Bernard Stiegler – éthique et temps

Transcription de la vidéo

Éthique et temps

Quand je suis arrivé en prison, je me suis dit : « Je n’ai rien, absolument rien, sauf du temps. » Or, rien n’est plus précieux que le temps. C’est la seule chose, finalement, qui a un vrai prix. Le reste… Le temps, ça a un prix énorme, parce que de toute façon ça passe irréversiblement. Quand c’est passé, c’est trop tard. J’avais ving-six ans. Et maintenant, j’ai la chance d’être capable de me rendre compte que le temps, ça passe, qu’il ne faut pas le gaspiller, et que ça se cultive. Vous le savez très bien. Une journée peut passer comme s’il ne s’était absolument rien passé, c’est une journée totalement perdue, ou au contraire, une journée peut changer la face du monde. Pour vous, et éventuellement pour le monde entier d’ailleurs. Donc le temps est une chose extraordinairement plastique. Et vous n’êtes pas sans possibilité d’intervenir sur cette plasticité.

Il y a quelque chose de très intéressant en prison. Tous les jours sont identiques les uns aux autres.

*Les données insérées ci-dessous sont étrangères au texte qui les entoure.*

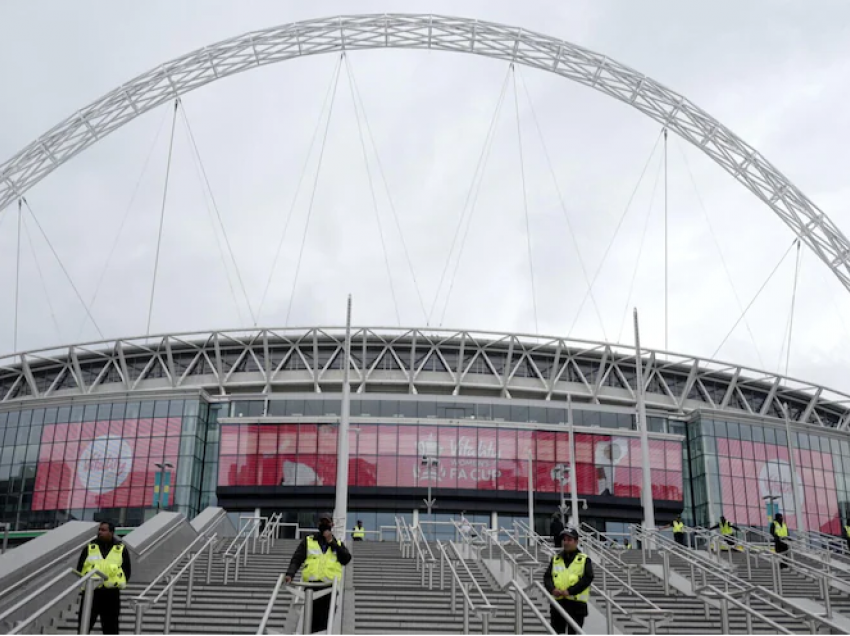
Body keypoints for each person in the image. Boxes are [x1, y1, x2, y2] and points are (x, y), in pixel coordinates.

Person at [285, 512, 352, 634]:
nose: (324, 525)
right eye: (322, 522)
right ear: (318, 524)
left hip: (329, 587)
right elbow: (297, 558)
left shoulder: (338, 544)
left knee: (325, 621)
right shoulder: (308, 540)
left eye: (327, 522)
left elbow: (346, 558)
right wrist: (290, 574)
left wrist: (331, 542)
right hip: (311, 586)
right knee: (311, 620)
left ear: (332, 524)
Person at [76, 521, 131, 635]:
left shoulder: (121, 549)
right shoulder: (90, 547)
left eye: (103, 530)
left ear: (111, 532)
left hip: (111, 594)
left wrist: (116, 582)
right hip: (91, 593)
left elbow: (127, 570)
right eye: (99, 530)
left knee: (111, 629)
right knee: (84, 627)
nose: (100, 532)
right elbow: (80, 568)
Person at [544, 527, 594, 634]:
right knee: (557, 632)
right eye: (564, 540)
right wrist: (552, 589)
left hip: (576, 605)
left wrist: (570, 591)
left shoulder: (584, 559)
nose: (566, 542)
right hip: (558, 603)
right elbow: (547, 577)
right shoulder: (555, 559)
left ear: (576, 541)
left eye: (569, 540)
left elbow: (587, 578)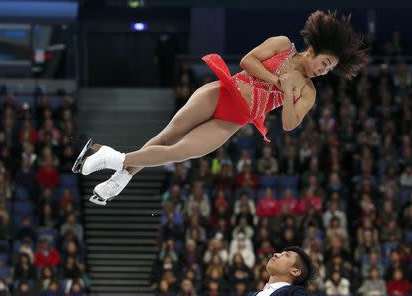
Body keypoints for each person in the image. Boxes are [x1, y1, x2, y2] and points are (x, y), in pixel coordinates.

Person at [72, 10, 368, 205]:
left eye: (329, 70)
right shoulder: (282, 45)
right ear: (313, 50)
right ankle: (120, 175)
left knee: (180, 152)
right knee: (167, 137)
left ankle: (109, 157)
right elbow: (247, 62)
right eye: (325, 63)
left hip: (233, 121)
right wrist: (277, 80)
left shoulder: (308, 90)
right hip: (220, 93)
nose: (323, 71)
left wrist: (290, 91)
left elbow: (290, 124)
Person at [250, 246, 317, 295]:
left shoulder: (295, 293)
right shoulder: (252, 294)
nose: (276, 254)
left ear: (295, 271)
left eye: (286, 255)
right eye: (281, 253)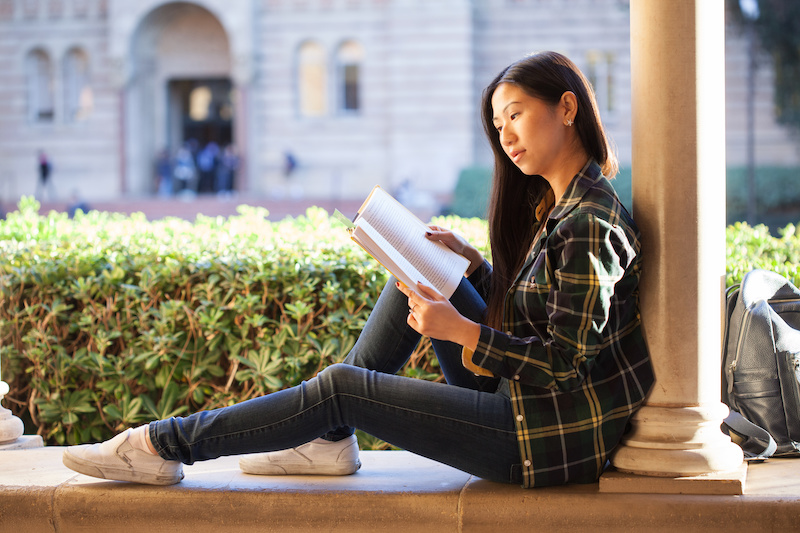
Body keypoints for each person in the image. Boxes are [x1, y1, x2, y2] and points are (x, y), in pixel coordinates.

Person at [62, 51, 654, 489]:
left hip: (542, 438)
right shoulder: (567, 206)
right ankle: (327, 442)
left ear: (567, 107)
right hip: (524, 404)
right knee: (419, 279)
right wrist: (477, 270)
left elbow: (564, 361)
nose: (506, 137)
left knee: (343, 387)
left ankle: (163, 444)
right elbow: (550, 314)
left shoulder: (588, 222)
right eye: (498, 126)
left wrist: (460, 330)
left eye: (516, 116)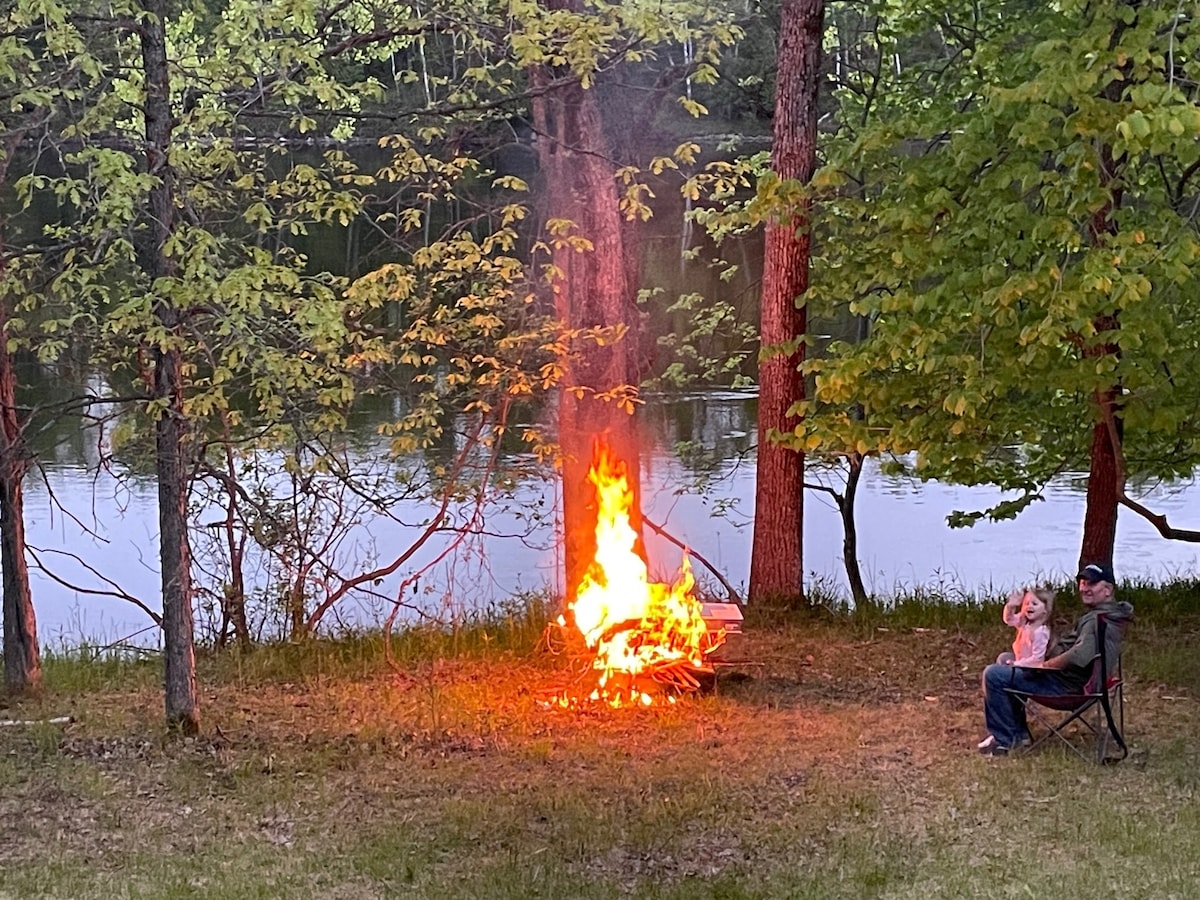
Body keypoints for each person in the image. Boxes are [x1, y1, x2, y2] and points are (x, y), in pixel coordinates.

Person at [977, 562, 1134, 757]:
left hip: (1068, 687)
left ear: (1108, 589)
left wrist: (1045, 665)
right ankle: (1019, 733)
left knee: (993, 674)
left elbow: (1080, 655)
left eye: (1091, 584)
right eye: (1082, 582)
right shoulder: (1109, 615)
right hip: (1076, 679)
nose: (1084, 588)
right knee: (1005, 659)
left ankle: (1006, 740)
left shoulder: (1097, 620)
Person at [996, 587, 1054, 667]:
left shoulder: (1040, 632)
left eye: (1034, 604)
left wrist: (1016, 664)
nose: (1029, 606)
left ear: (1045, 610)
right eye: (1026, 603)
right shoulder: (1023, 622)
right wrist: (1011, 606)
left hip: (1030, 669)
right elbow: (1008, 619)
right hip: (1019, 660)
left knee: (1003, 664)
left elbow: (1037, 659)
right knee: (1003, 657)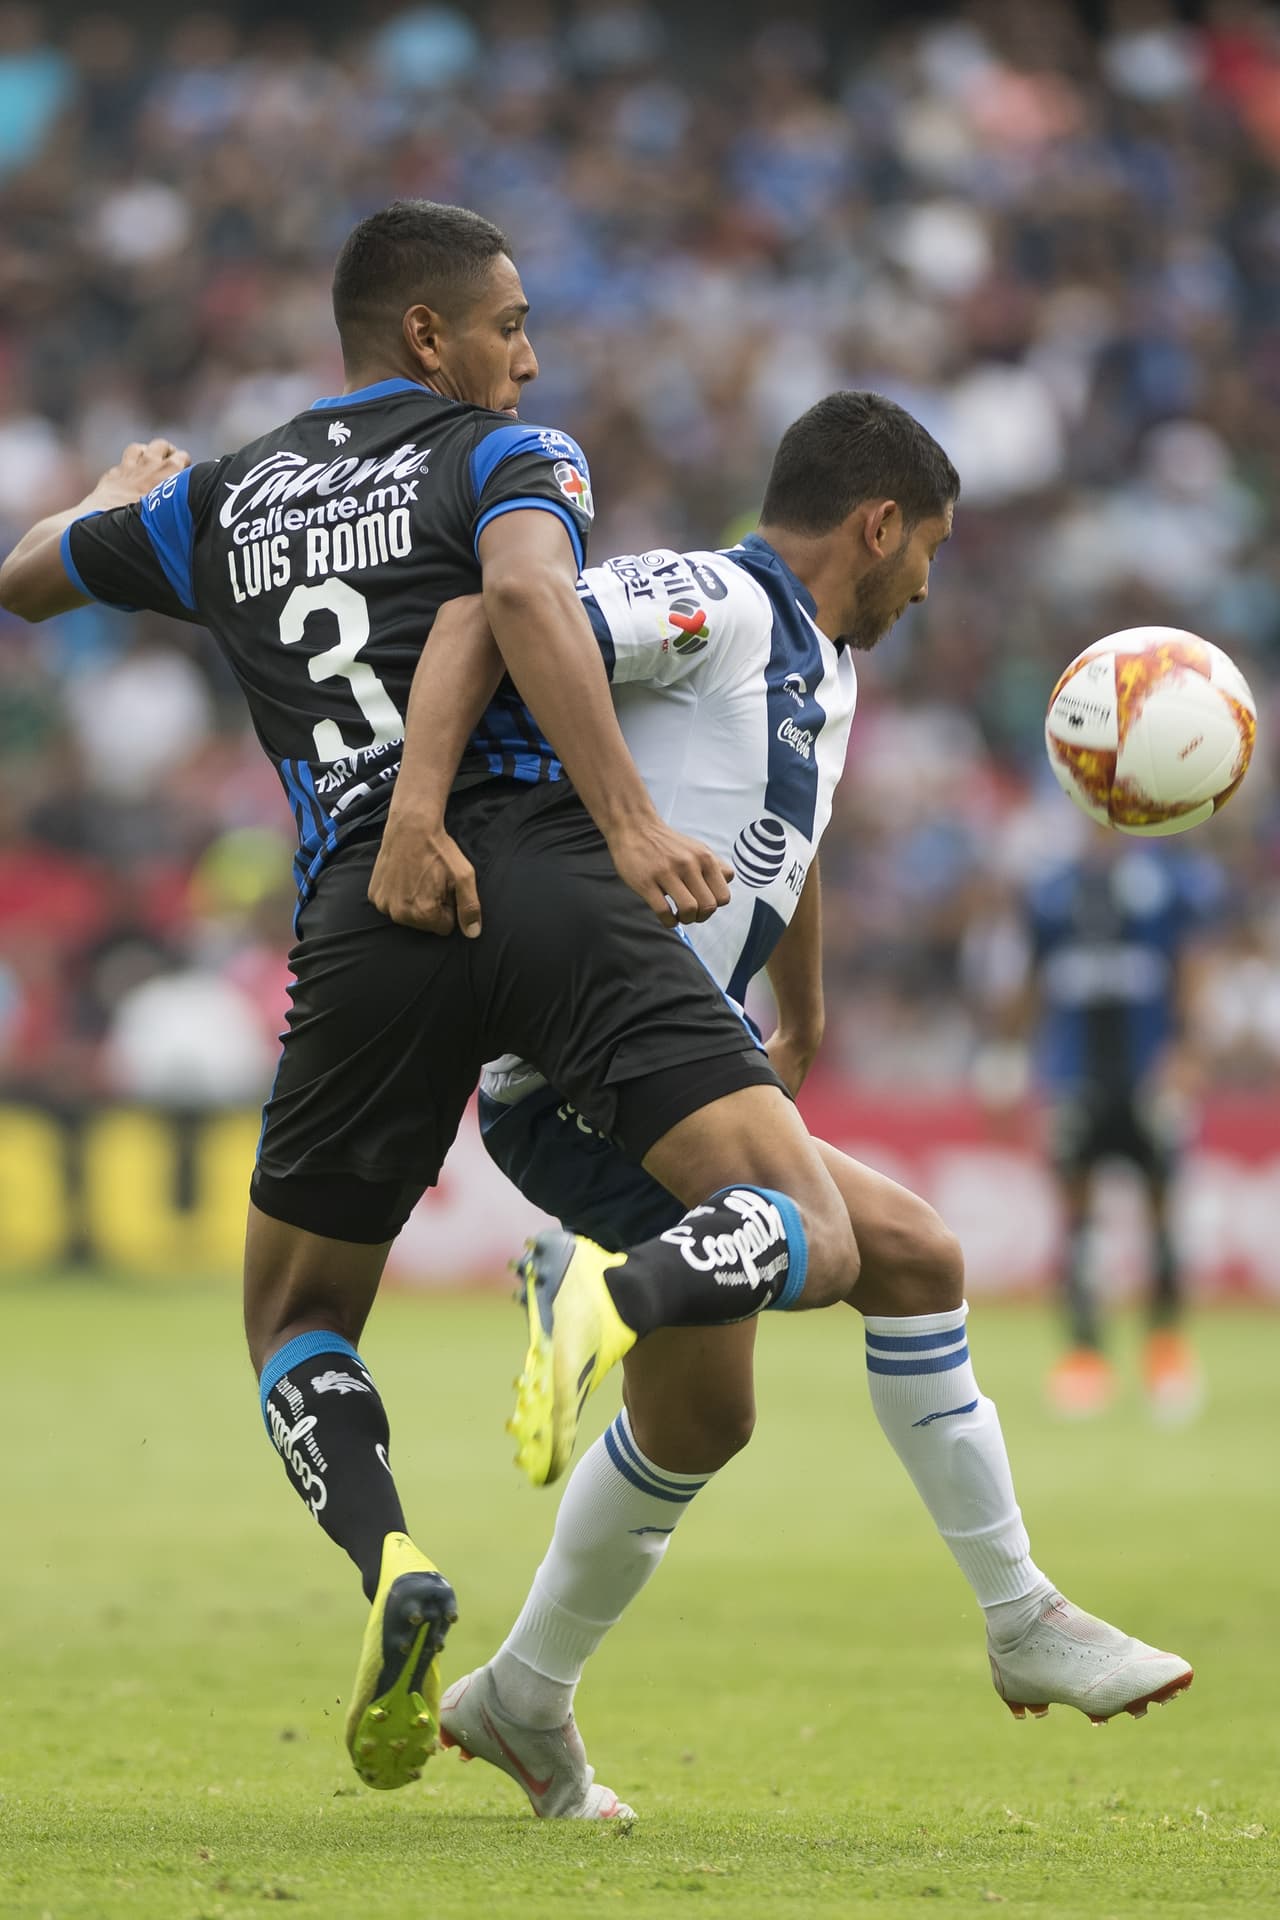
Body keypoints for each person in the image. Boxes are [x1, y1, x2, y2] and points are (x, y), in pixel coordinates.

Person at [0, 201, 937, 1800]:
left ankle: (388, 1569)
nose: (532, 350)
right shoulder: (515, 458)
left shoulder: (220, 500)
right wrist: (632, 823)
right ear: (428, 337)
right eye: (508, 321)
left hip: (363, 919)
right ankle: (620, 1284)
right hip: (550, 889)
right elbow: (515, 601)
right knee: (810, 1225)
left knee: (295, 1316)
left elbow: (22, 584)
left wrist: (106, 495)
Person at [370, 403, 1195, 1820]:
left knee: (707, 1418)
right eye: (925, 549)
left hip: (679, 1053)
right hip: (587, 1052)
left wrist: (801, 1002)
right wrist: (420, 812)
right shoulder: (722, 599)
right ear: (877, 524)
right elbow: (489, 615)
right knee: (909, 1257)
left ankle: (520, 1696)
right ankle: (1017, 1611)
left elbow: (784, 837)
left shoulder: (830, 665)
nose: (929, 584)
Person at [1004, 828, 1223, 1420]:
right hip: (1074, 1080)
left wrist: (1187, 1055)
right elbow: (1031, 980)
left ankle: (1165, 1353)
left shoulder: (1168, 884)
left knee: (1161, 1215)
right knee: (1077, 1222)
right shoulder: (1051, 890)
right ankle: (1085, 1359)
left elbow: (1192, 965)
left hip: (1148, 1077)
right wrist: (1013, 1060)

Vous me direz, ce n’est pas tout à fait vrai, parce qu’il y a une lucarne, et vous voyez quand même que les jours peuvent raccourcir ou rallonger, qu’il peut faire beau ou qu’il peut pleuvoir. Vous le voyez, mais vous n’en profitez pas, vous ne sortez pas. Enfin quand même il y a une petite variation. Mais à part ça, qu’est- ce qui change ? La gamelle. Un jour, vous avez des fayots, le lendemain, des patates, le surlendemain, vous avez du riz, ensuite vous avez des fayots, puis des patates, puis du riz, ça change tous les trois jours. Et vous vous apercevez que cela ne change pas en réalité, parce que d’un seul coup il y a un truc qui s’installe et c’est absolument toujours la même chose. Et néanmoins, vous vous apercevez que chaque jour est différent. Alors d’où vient ce changement ? Des jours, vous allez plutôt mal, d’autres, vous allez moins mal, voire vous allez bien. Eh bien, cela vient de vous.